* _Passage for review_
West gate of the Forbidden City

Xihuamen or Xihua Gate is the western entrance to the Forbidden City in Beijing, China. It is situated just south of the complex's west wall.

== History ==

=== History of Ming and Qing Dynasties ===
Xihuamen was originally constructed in 1420, during the 18th year of the Yongle Emperor's reign in the Ming Dynasty.

Just outside the gate lies Xiyuan, the imperial garden. During the Qing Dynasty, emperors and empresses frequently exited the Forbidden City through Xihuamen when visiting Xiyuan or traveling to other gardens in the western suburbs. In 1751, the 16th year of Emperor Qianlong's reign, a grand celebration was held for the Empress Dowager's 60th birthday. Later, in 1790—the 55th year of Qianlong's reign—Emperor Qianlong marked his 80th birthday with similarly lavish festivities. The route from Xihuamen, passing through Xizhimen to Haidian, was lined with lanterns and decorations. Colorful tents were erected and musical performances staged in advance to honor the occasion.

On July 18, 1813 (the 18th year of the Jiaqing Emperor's reign), the Jiaqing Emperor departed with his entourage for a hunting expedition at the Mulan Paddock, located north of Chengde. In September of the same year, the Tianli Sect, led by Lin Qing, Li Wencheng, and Feng Keshan, launched an uprising against the Qing Dynasty. On October 8, 1813 (the 15th day of the eighth lunar month), Lin Qing dispatched Chen Shuang and others to launch simultaneous attacks on Donghuamen (the East Prosperity Gate) and Xihuamen (the West Prosperity Gate) of the Forbidden City—an event later known as the "Guiyou Rebellion."

On September 16, Qing forces conducted a thorough search of the Forbidden City throughout the day. Before dawn on September 17, the Office of the Infantry Commander dispatched troops to Songjiazhuang in Huangcun, Daxing County, Shuntian Prefecture (present-day Fengtai District) to arrest Lin Qing. While returning to Beijing from Rehe, the Jiaqing Emperor received word that the rebellion had been suppressed. He returned to the palace on September 19. On September 23, the emperor personally interrogated Lin Qing, along with eunuchs Liu Jin, Liu Decai, and others. He then ordered their immediate execution. In his "Edict of Confession in Case of Misfortune," the Jiaqing Emperor described the uprising as "an event without precedent in the Han, Tang, Song, or Ming dynasties." Prince Li Zhaolian echoed the sentiment, declaring, "Has such an incident ever occurred since the beginning of time?"

* _Data supplied_

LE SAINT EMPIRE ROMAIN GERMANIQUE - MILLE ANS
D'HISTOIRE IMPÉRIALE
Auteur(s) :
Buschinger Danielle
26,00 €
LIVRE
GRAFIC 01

* _What needs to be done_
From the text on Xihuamen, extract the part that opens with the words containing "Just outside the" and closes with "honor the occasion.". Answer from the text on Xihuamen alone.

* _Finished task_
Just outside the gate lies Xiyuan, the imperial garden. During the Qing Dynasty, emperors and empresses frequently exited the Forbidden City through Xihuamen when visiting Xiyuan or traveling to other gardens in the western suburbs. In 1751, the 16th year of Emperor Qianlong's reign, a grand celebration was held for the Empress Dowager's 60th birthday. Later, in 1790—the 55th year of Qianlong's reign—Emperor Qianlong marked his 80th birthday with similarly lavish festivities. The route from Xihuamen, passing through Xizhimen to Haidian, was lined with lanterns and decorations. Colorful tents were erected and musical performances staged in advance to honor the occasion.